- DOCUMENT EXTRACT:
=====

Ask me how I like Xmas. This is why I tell people that I have never had a "vacation" in my life that was as easy and relaxed as going to work. Call it "humbug". I call it 4 or 5 vacation days used that I'll never get back again.


----------



## Alex Csank (Jul 22, 2010)

I used to love this time of year... a long time ago in a galaxy far, far away. But, having watched the holidays become more and more about 'consumerism' than anything else, and having experienced financial set-backs, divorce, custody crap and the rest of my life's baggage, the season has become my least-favorite time of the year.

I remember seeing a poor single mom crying as she tried to come up enough money to get some simple and very inexpensive gifts for her children at a discount store when my kids were also still young.... and she was not alone in her desperation and sadness. I gave her what I could afford, and decided that my kids would get one less gift each so I could help her out. Giving her that money made me feel a bit better, but upon reflection, I realized just how controlled we are as a people by the 'corporations', who have made the simple gesture of gift-giving become the biggest marketing ploy ever known.

=====

- WHAT THIS EXERCISE ASKS:
1. Reproduce the part of the holiday forum thread between "Ask me how I" and "get back again.", inclusive.
2. In the holiday forum thread, what did the writer decide about their own kids' gifts after seeing the crying single mom?
3. Continue the holiday forum thread, starting after its final sentence.

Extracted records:
=====

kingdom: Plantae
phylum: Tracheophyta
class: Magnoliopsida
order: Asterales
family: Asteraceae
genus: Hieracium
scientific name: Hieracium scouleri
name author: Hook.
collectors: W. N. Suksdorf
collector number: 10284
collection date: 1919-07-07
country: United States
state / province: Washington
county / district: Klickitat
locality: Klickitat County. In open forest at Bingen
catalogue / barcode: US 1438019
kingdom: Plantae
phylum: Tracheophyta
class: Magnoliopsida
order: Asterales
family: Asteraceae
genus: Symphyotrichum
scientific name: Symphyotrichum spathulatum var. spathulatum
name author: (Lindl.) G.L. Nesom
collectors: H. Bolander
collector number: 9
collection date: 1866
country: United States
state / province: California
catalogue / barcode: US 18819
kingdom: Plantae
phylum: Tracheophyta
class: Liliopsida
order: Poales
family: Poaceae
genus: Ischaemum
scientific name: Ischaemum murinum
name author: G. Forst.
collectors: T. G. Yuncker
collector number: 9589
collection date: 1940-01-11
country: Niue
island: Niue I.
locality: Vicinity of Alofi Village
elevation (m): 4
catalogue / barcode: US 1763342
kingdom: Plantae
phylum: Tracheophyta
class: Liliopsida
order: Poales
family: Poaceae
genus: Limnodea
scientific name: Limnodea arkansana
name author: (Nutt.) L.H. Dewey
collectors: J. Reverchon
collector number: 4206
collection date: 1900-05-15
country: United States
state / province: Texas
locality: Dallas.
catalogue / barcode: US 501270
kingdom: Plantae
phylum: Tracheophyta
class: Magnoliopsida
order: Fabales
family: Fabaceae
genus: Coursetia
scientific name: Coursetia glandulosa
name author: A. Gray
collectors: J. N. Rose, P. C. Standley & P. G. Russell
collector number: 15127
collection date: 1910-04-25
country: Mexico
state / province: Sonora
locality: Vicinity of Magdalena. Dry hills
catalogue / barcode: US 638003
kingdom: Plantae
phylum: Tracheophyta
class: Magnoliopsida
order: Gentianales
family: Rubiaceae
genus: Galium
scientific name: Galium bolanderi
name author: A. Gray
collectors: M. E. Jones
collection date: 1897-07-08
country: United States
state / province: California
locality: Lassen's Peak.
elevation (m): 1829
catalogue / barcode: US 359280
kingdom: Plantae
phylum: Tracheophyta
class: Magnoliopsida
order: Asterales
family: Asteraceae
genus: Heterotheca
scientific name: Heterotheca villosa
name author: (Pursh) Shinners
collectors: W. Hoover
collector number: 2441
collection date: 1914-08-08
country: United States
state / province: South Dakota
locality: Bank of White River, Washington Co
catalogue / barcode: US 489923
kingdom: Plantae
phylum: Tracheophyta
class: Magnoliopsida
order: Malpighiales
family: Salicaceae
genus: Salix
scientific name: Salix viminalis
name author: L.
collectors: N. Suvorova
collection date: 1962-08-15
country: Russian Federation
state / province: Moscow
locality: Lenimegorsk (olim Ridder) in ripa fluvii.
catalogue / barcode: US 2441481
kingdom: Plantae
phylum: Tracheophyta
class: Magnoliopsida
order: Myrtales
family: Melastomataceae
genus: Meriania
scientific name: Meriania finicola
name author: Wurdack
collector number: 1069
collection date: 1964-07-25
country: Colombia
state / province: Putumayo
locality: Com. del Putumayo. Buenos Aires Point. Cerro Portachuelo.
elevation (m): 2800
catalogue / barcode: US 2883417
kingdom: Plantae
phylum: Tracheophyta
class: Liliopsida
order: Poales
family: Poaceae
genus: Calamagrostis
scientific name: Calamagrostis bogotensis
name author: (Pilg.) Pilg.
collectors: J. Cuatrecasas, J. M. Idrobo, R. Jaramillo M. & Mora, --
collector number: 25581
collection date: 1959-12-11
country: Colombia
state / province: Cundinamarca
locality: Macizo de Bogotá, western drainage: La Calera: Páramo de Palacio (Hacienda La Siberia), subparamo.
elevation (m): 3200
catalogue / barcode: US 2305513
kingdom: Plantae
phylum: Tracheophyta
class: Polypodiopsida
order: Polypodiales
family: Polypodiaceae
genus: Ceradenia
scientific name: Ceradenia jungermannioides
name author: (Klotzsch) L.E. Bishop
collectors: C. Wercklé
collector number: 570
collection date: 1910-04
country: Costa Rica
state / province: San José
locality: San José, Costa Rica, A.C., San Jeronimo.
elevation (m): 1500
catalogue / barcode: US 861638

=====

- TASK-BY-TASK ANSWERS:
1.
Ask me how I like Xmas. This is why I tell people that I have never had a "vacation" in my life that was as easy and relaxed as going to work. Call it "humbug". I call it 4 or 5 vacation days used that I'll never get back again.

2. The writer decided that their kids would each get one less gift so the writer could help her out.

3.
Don't get me wrong, I am an old softy, and I still well-up with tears when watching old Christmas movies, or seeing my loved ones open their gifts... or when getting something thoughtful from them myself. Although I have scaled-back, and my kids are now all grown-up, it is still hard for me to watch the struggling parents as they try and stretch their meager earnings to satisfy the desires of their children, friends and family according to the bible of marketing.

Disagree or disagree, I don't mean to depress anyone... I'm just calling it as I see it. I hope you all enjoy your holidays season.


----------



## Swervin55 (Oct 30, 2009)

This will be the first year that our immediate family (Mom, Dad and 2 kids in their 20's) have decided to take what we would normally spend on each other at this time of year and parlay that into a donation to a charity (not a Christmas charity). We'll see how it goes.


----------



## Bevo (Nov 24, 2006)

Not a fan either, i also hate the long drawn out visits with the inlaws where no one speaks english.
New years is not much better, they are party till 3 I am movie and in bed at 11.

Also not a fan of food and having it forced on me, a few years ago I told my girl before we get there to tell her family to not force me to eat. After being told to eat many times I told her one more time and im gone. Two min later I was told to eat, got my jacket and left.
She was pissed and I didn't care.

My brother who is doing well sponsored a family last year with gifts, food and everything they needed for the Christmas.
They didn't buy gifts, he said the kids get whatever they want year round so whats the point of giving to them on this one day?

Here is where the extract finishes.